▸ **Exercise data**:
▼

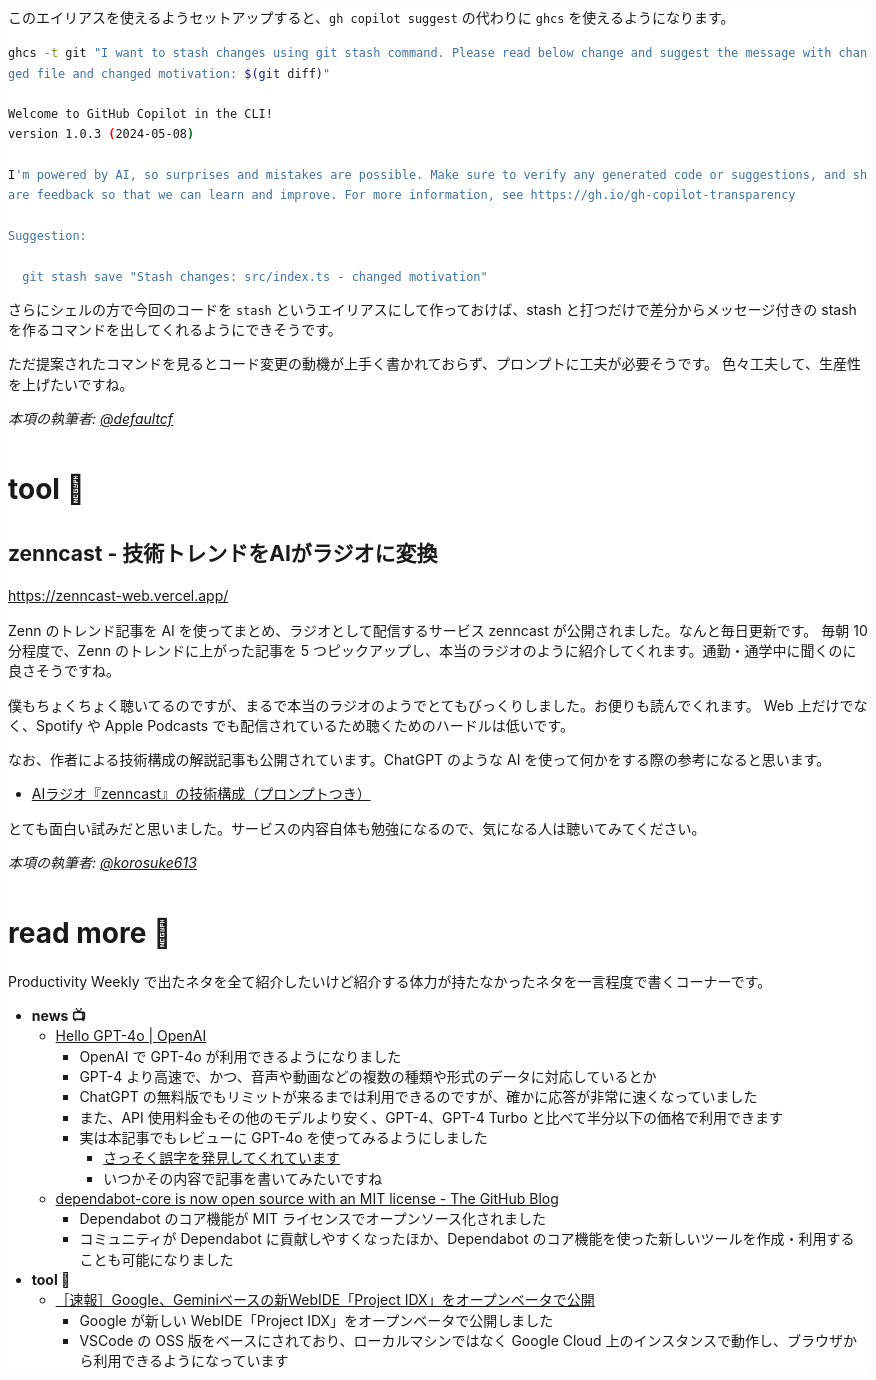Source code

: このエイリアスを使えるようセットアップすると、`gh copilot suggest` の代わりに `ghcs` を使えるようになります。

```bash
ghcs -t git "I want to stash changes using git stash command. Please read below change and suggest the message with changed file and changed motivation: $(git diff)"

Welcome to GitHub Copilot in the CLI!
version 1.0.3 (2024-05-08)

I'm powered by AI, so surprises and mistakes are possible. Make sure to verify any generated code or suggestions, and share feedback so that we can learn and improve. For more information, see https://gh.io/gh-copilot-transparency

Suggestion:

  git stash save "Stash changes: src/index.ts - changed motivation"
```

さらにシェルの方で今回のコードを `stash` というエイリアスにして作っておけば、stash と打つだけで差分からメッセージ付きの stash を作るコマンドを出してくれるようにできそうです。

ただ提案されたコマンドを見るとコード変更の動機が上手く書かれておらず、プロンプトに工夫が必要そうです。
色々工夫して、生産性を上げたいですね。

_本項の執筆者: [@defaultcf](https://zenn.dev/defaultcf)_

# tool 🔨

## zenncast - 技術トレンドをAIがラジオに変換
https://zenncast-web.vercel.app/

Zenn のトレンド記事を AI を使ってまとめ、ラジオとして配信するサービス zenncast が公開されました。なんと毎日更新です。
毎朝 10 分程度で、Zenn のトレンドに上がった記事を 5 つピックアップし、本当のラジオのように紹介してくれます。通勤・通学中に聞くのに良さそうですね。

僕もちょくちょく聴いてるのですが、まるで本当のラジオのようでとてもびっくりしました。お便りも読んでくれます。
Web 上だけでなく、Spotify や Apple Podcasts でも配信されているため聴くためのハードルは低いです。

なお、作者による技術構成の解説記事も公開されています。ChatGPT のような AI を使って何かをする際の参考になると思います。

- [AIラジオ『zenncast』の技術構成（プロンプトつき）](https://zenn.dev/himara2/articles/db054d81b05d19)

とても面白い試みだと思いました。サービスの内容自体も勉強になるので、気になる人は聴いてみてください。

_本項の執筆者: [@korosuke613](https://zenn.dev/korosuke613)_

# read more 🍘
Productivity Weekly で出たネタを全て紹介したいけど紹介する体力が持たなかったネタを一言程度で書くコーナーです。



- **news 📺**
  - [Hello GPT-4o | OpenAI](https://openai.com/index/hello-gpt-4o/)
    - OpenAI で GPT-4o が利用できるようになりました
    - GPT-4 より高速で、かつ、音声や動画などの複数の種類や形式のデータに対応しているとか
    - ChatGPT の無料版でもリミットが来るまでは利用できるのですが、確かに応答が非常に速くなっていました
    - また、API 使用料金もその他のモデルより安く、GPT-4、GPT-4 Turbo と比べて半分以下の価格で利用できます
    - 実は本記事でもレビューに GPT-4o を使ってみるようにしました
      - [さっそく誤字を発見してくれています](https://github.com/korosuke613/zenn-articles/pull/694#discussion_r1618305678)
      - いつかその内容で記事を書いてみたいですね
  - [dependabot-core is now open source with an MIT license - The GitHub Blog](https://github.blog/changelog/2024-05-13-dependabot-core-is-now-open-source-with-an-mit-license/)
    - Dependabot のコア機能が MIT ライセンスでオープンソース化されました
    - コミュニティが Dependabot に貢献しやすくなったほか、Dependabot のコア機能を使った新しいツールを作成・利用することも可能になりました
- **tool 🔨**
  - [［速報］Google、Geminiベースの新WebIDE「Project IDX」をオープンベータで公開](https://www.publickey1.jp/blog/24/googlegeminiwebideproject_idx.html)
    - Google が新しい WebIDE「Project IDX」をオープンベータで公開しました
    - VSCode の OSS 版をベースにされており、ローカルマシンではなく Google Cloud 上のインスタンスで動作し、ブラウザから利用できるようになっています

▲

▸ **Exercise prompt**: The number of lines above containing the word "stash" is all that should be returned.

▸ **Task output**: 3